[pulseaudio-discuss] VLC, PulseAudio and large tlengths

Tanu Kaskinen tanuk at iki.fi
Sat Aug 20 22:13:42 PDT 2011


On Sat, 2011-08-20 at 23:31 +0300, Rémi Denis-Courmont wrote:
> > (...) I think the idea is that you can at any time query the current
> > playback latency (fixed hardware latency + currently buffered data)
> > and use this information to schedule the video frames.
> 
> That would arguably be the best way to implement a video file player.
> But the display vertical refresh is an alternative master clock. In the first 
> case, you may need to drop or duplicate frames. In the second case, you may 
> need to resample the audio signal.
> 
> Anyway VLC is built with live playback in mind (it started as a DVB-IP 
> receiver afterall). VLC uses to the input signal as the master clock (or the 
> CPU monotonic clock by default). I believe gstreamer uses a similar logic 
> though I have not checked. In fact, that is the only practical option if the 
> receiver does not control the input pace.

Right. Makes sense.

> So the audio can and does drift. This is compensated through resampling. 
> Normally VLC would do it internally. Now the PulseAudio is unique among VLC 
> audio outputs insofar as PulseAudio resamples on VLC behalf. David suggested 
> that a while ago.
> 
> > I'm not sure how downsampling is relevant here. Is the video being
> > synchronized to the wall clock instead of the audio clock and you need
> > to make the audio stream go faster to catch up with the video stream?
> 
> Currently, VLC tolerates 40 ms advance and 60 ms delay as per EBU 
> Recommendation 37. If a PulseAudio latency update indicates that playback does 
> not fall within that 100 ms sliding window, VLC changes the sample rate to try 
> to restore synchronization without glitch.
> 
> It is thus essential that the stream gets triggered approximately on time, 
> whether that is initially, upon resuming from pause, or upon recovering from 
> underflow. Otherwise, resampling kicks in and you get to hear Doppler.

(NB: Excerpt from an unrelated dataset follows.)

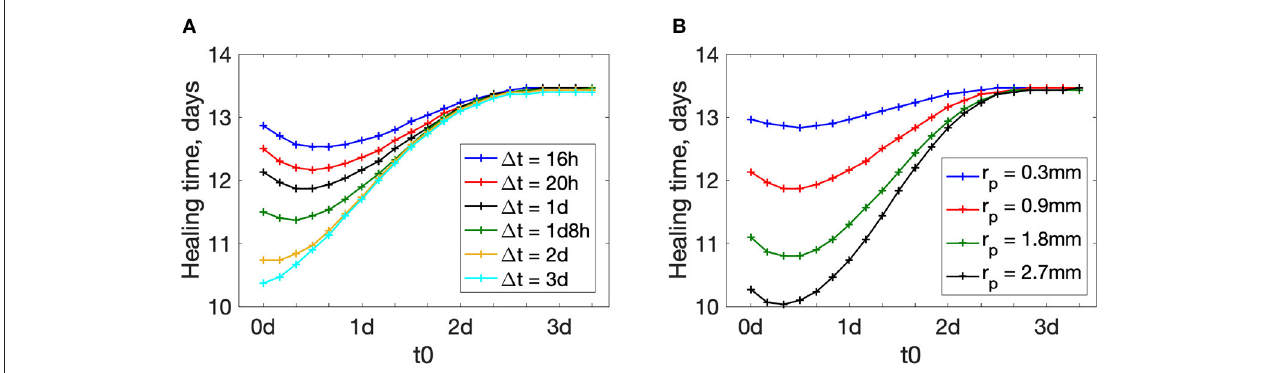
FIGURE 4 | Wound healing time dependence on the treatment beginning time t 0 . (A) plots for different treatment durations 1 t , r p = 0.9 mm. (B) plots for different actuator positions r p , 1 t = 1 day.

The resampling shouldn't be hearable if it speeds up the stream at most
2% (or at least there are such comments in Pulseaudio source code where
similar adaptive resampling is done). I'd guess slight resampling would
be good for small drop-outs. For longer gaps the catch-up time might be
too long and the initial difference between video and audio too
noticeable, so dropping some audio would be better to get done with it
quickly.

So, maybe the strategy would be just to monitor the timing reports from
Pulseaudio and if the audio starts to lag, depending on the delay either
resample slightly or drop audio.

With this strategy I guess the problem is that if you drop audio at a
"random" time, after a severe underrun there will be two glitches: first
the gap and then a short period of audio continuing from where it was
before the gap, and then the audio skips as the synchronization gets
fixed. If I've understood correctly, you'd like to implement the
underrun recovery so that audio is dropped immediately after the gap in
output, so there would be only one glitch. This might or might not be
somehow doable with stream underruns, but it's too complex for me to try
to come up with a solution. I don't think it's a very bad bug if the
recovery from a severe underrun isn't as smooth as possible.

In case of a sink underrun (scheduling problem at pulseaudio's end - we
don't fill the hw buffer in time) you won't get any notification about
the gap anyway (beyond the timing info), so there's nothing you can do
but drop audio at a random time (or resample).